▸ **Brief**:
Transcribe the passage of the Guantánamo article starting at "Dec. 9, 2008" and ending at "should be closed.".

▸ **Source text**:
+--

A courtroom drawing by artist Janet Hamlin, reviewed by the U.S. military, shows Khalid Sheikh Mohammed (top) and co-defendants Walid bin Attash (2nd from top) and Ramzi Binalshibh (left) attending a pretrial session in Guantánamo Bay, Dec. 8, 2008.

Dec. 9, 2008 | On Monday, the circus known as "Guantánamo justice" devolved once again into chaos, with alleged 9/11 mastermind Khalid Sheikh Mohammed raising the possibility that he and other prisoners once held by the CIA would plead guilty to involvement in the 9/11 attacks. The anarchic proceedings only served to underscore the makeshift nature of the military tribunals, and to remind the world of the reasons the prison should be closed.

But even as President-elect Obama repeats his oft-made promise to shutter the prison that has so besmirched the nation's reputation, some legal experts, and not just those on the right, are talking about giving him the right to open a new Gitmo here at home. An extraordinary debate is under way about whether Congress should expressly authorize the new president to do what the outgoing president did on his own claimed authority: imprison alleged terrorists without charge or trial.

It may surprise some to learn that in the waning days of the Bush administration, there is an emerging narrative in Washington think-tank circles -- a narrative that shows signs of congealing into "bipartisan consensus" -- that Congress should enact a law that expressly permits such detention. What underlies the consensus is the theory that our criminal justice system is unequal to the task of detaining terrorists in a dangerous world. The impetus for this discussion is the likelihood that an Obama administration will, in fact, move to close Guantánamo, and its urgency is supplied by the claim that among the 250 prisoners still imprisoned there are many who are too dangerous to release, but too difficult to prosecute. Accordingly, the argument goes, unless Congress devises a new legal framework for detaining terrorism suspects for preventive purposes, the closing of Guantánamo means that hordes of terrorists will be released to carry on their war against America.

+--

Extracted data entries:
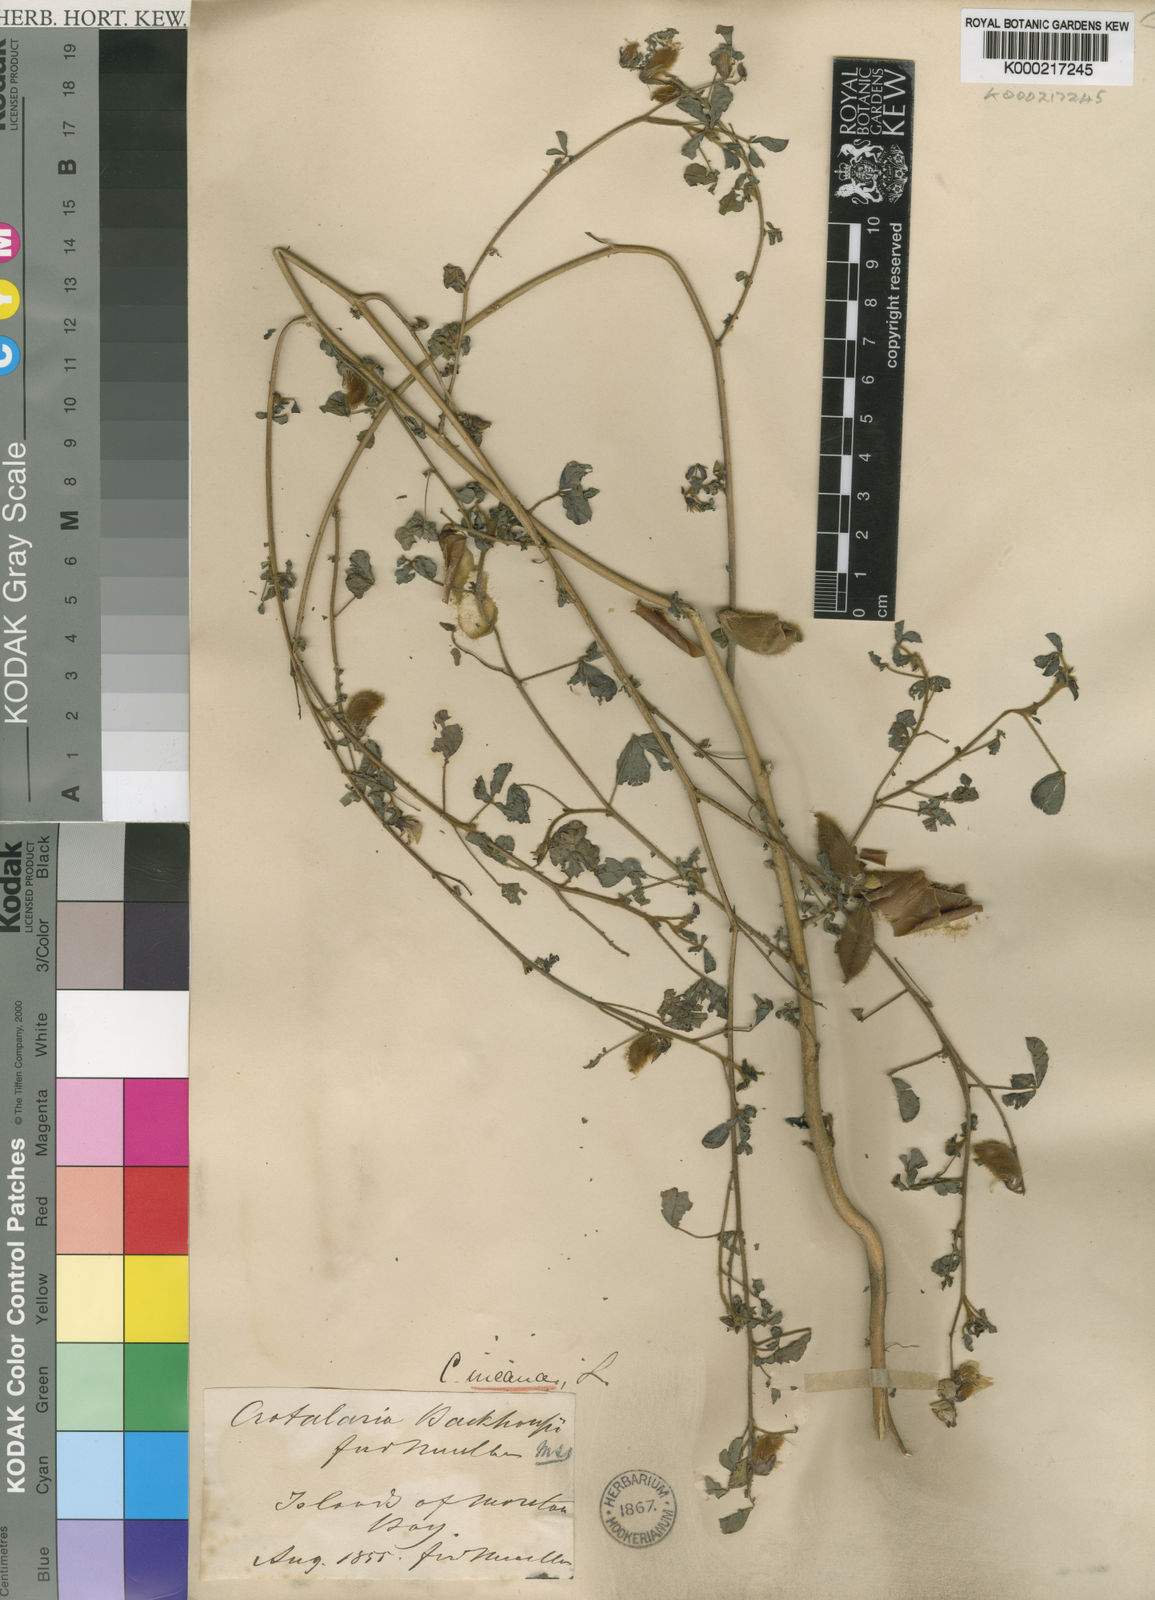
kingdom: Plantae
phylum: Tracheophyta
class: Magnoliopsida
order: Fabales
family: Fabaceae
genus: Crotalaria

+--

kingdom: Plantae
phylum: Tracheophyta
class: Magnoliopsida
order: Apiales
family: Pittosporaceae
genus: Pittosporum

+--

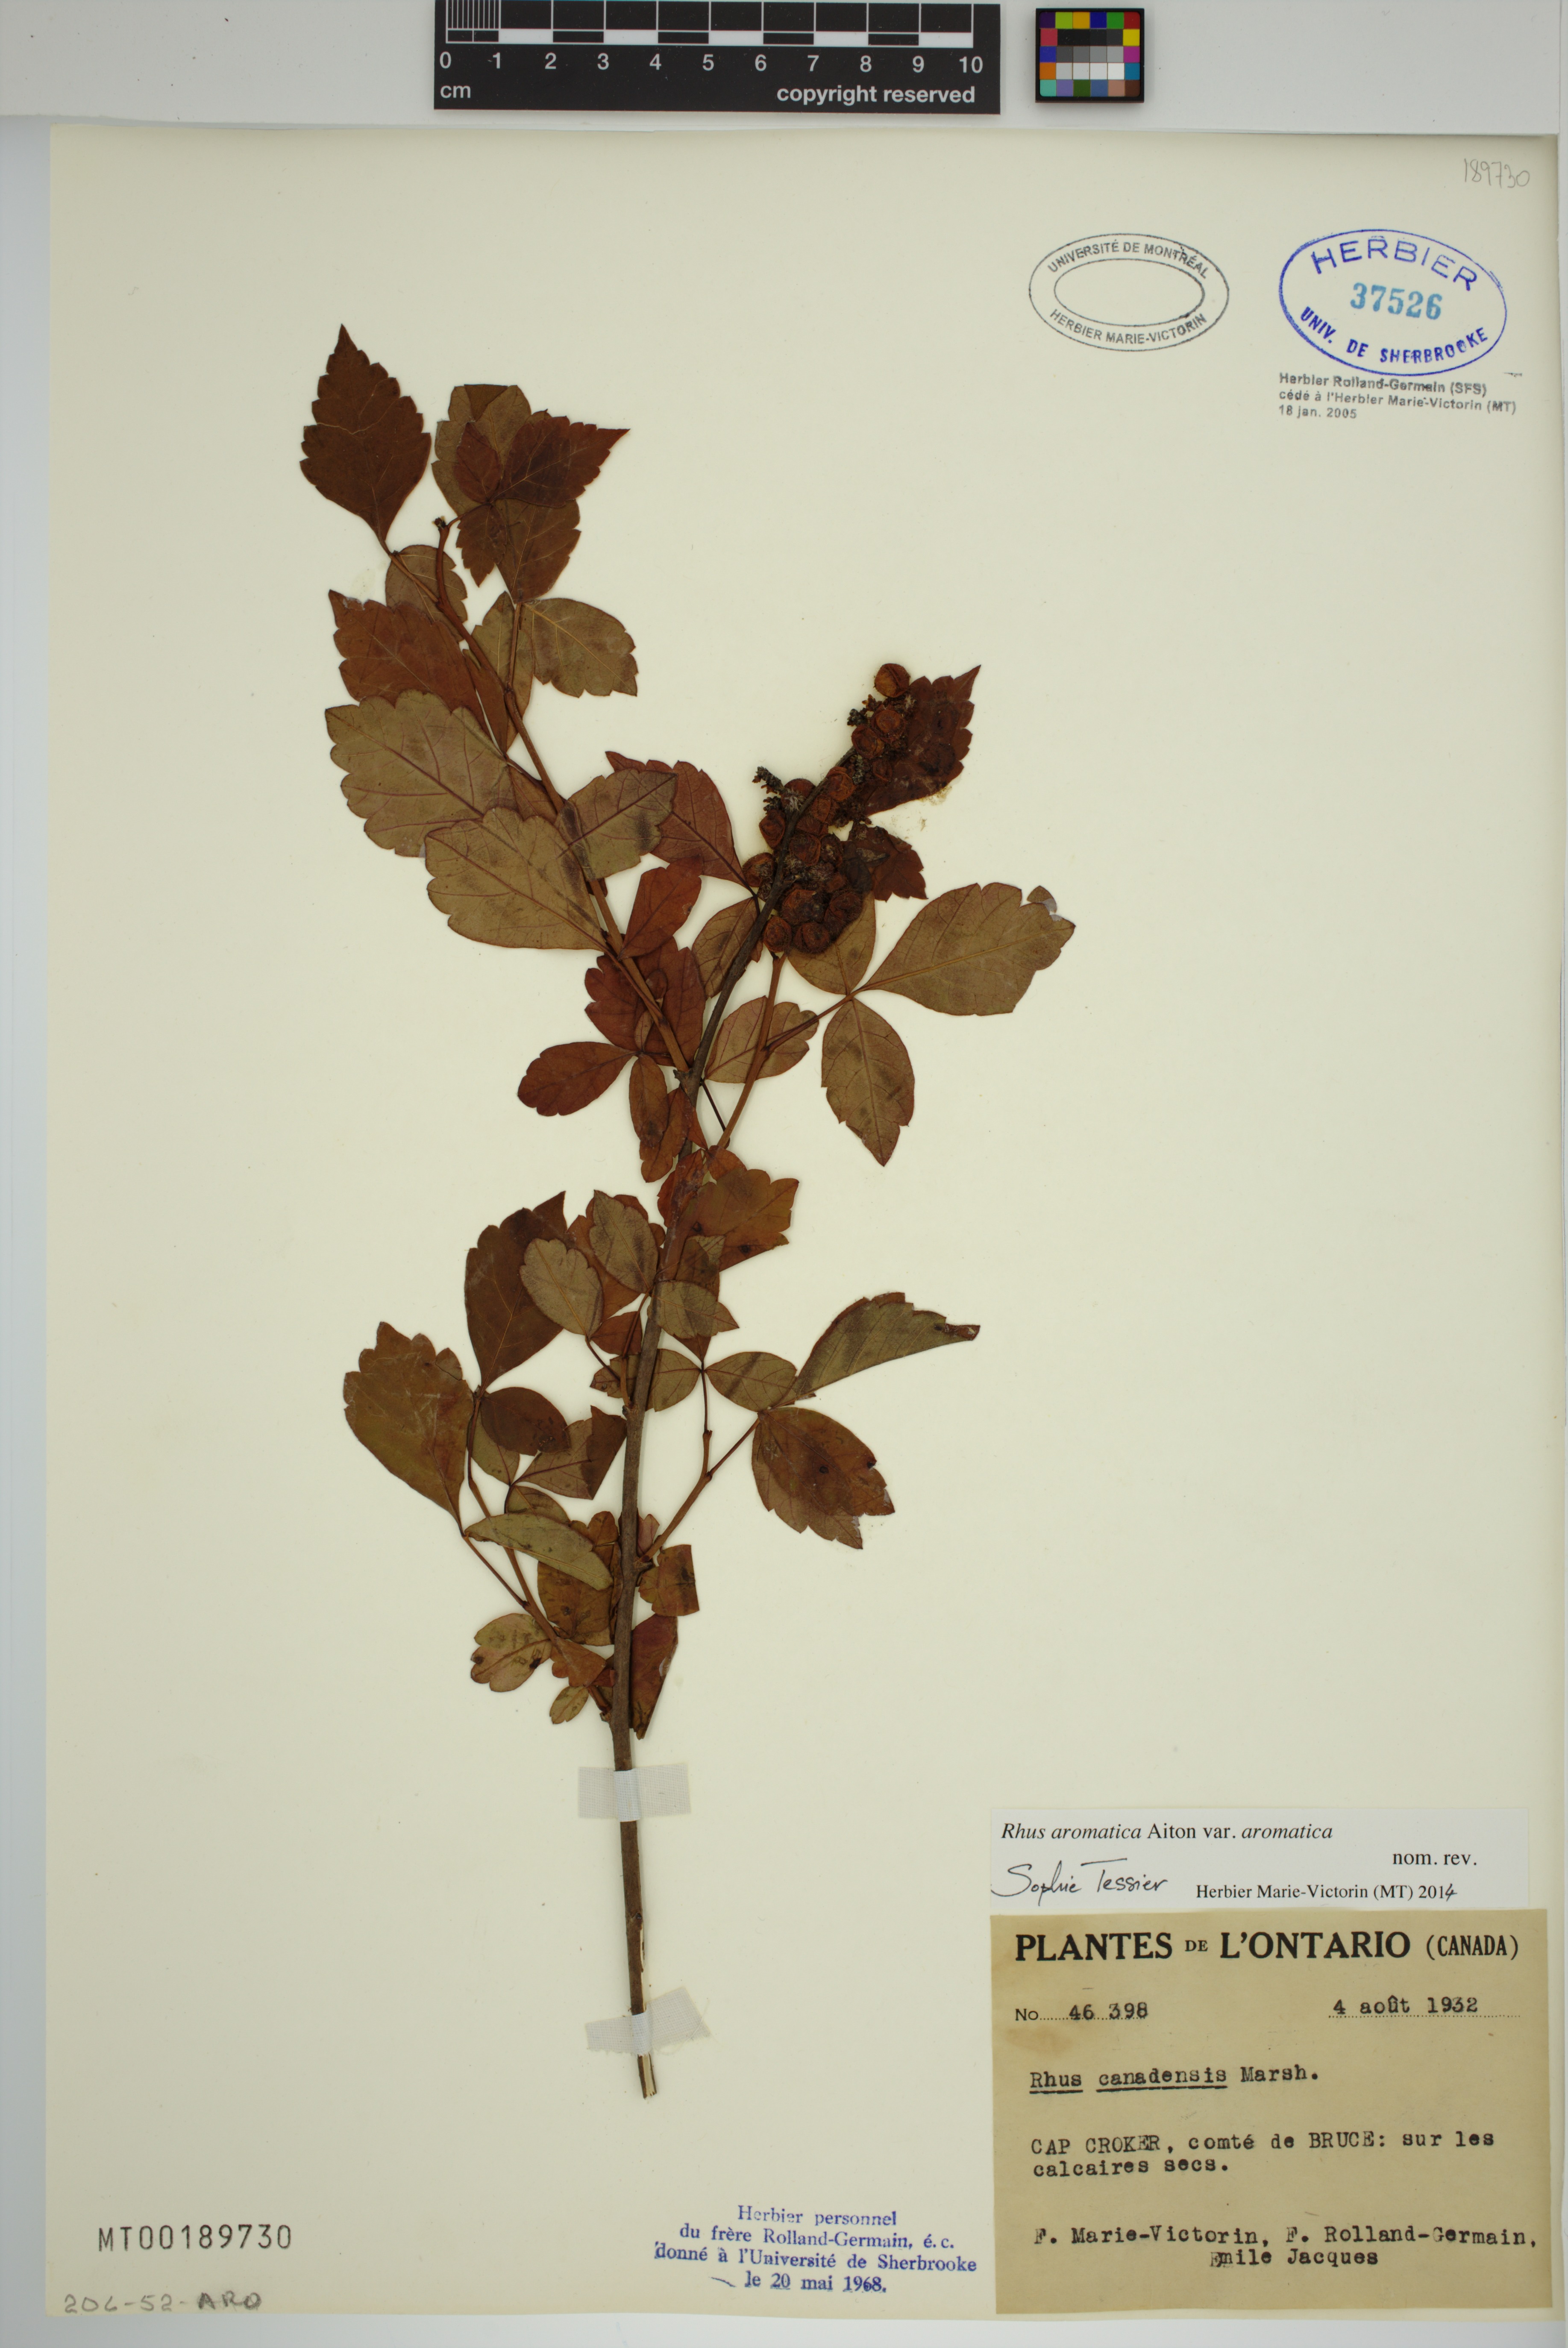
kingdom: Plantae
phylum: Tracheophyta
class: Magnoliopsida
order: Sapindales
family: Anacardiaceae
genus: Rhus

+--

▸ **Final answer**:
Dec. 9, 2008 | On Monday, the circus known as "Guantánamo justice" devolved once again into chaos, with alleged 9/11 mastermind Khalid Sheikh Mohammed raising the possibility that he and other prisoners once held by the CIA would plead guilty to involvement in the 9/11 attacks. The anarchic proceedings only served to underscore the makeshift nature of the military tribunals, and to remind the world of the reasons the prison should be closed.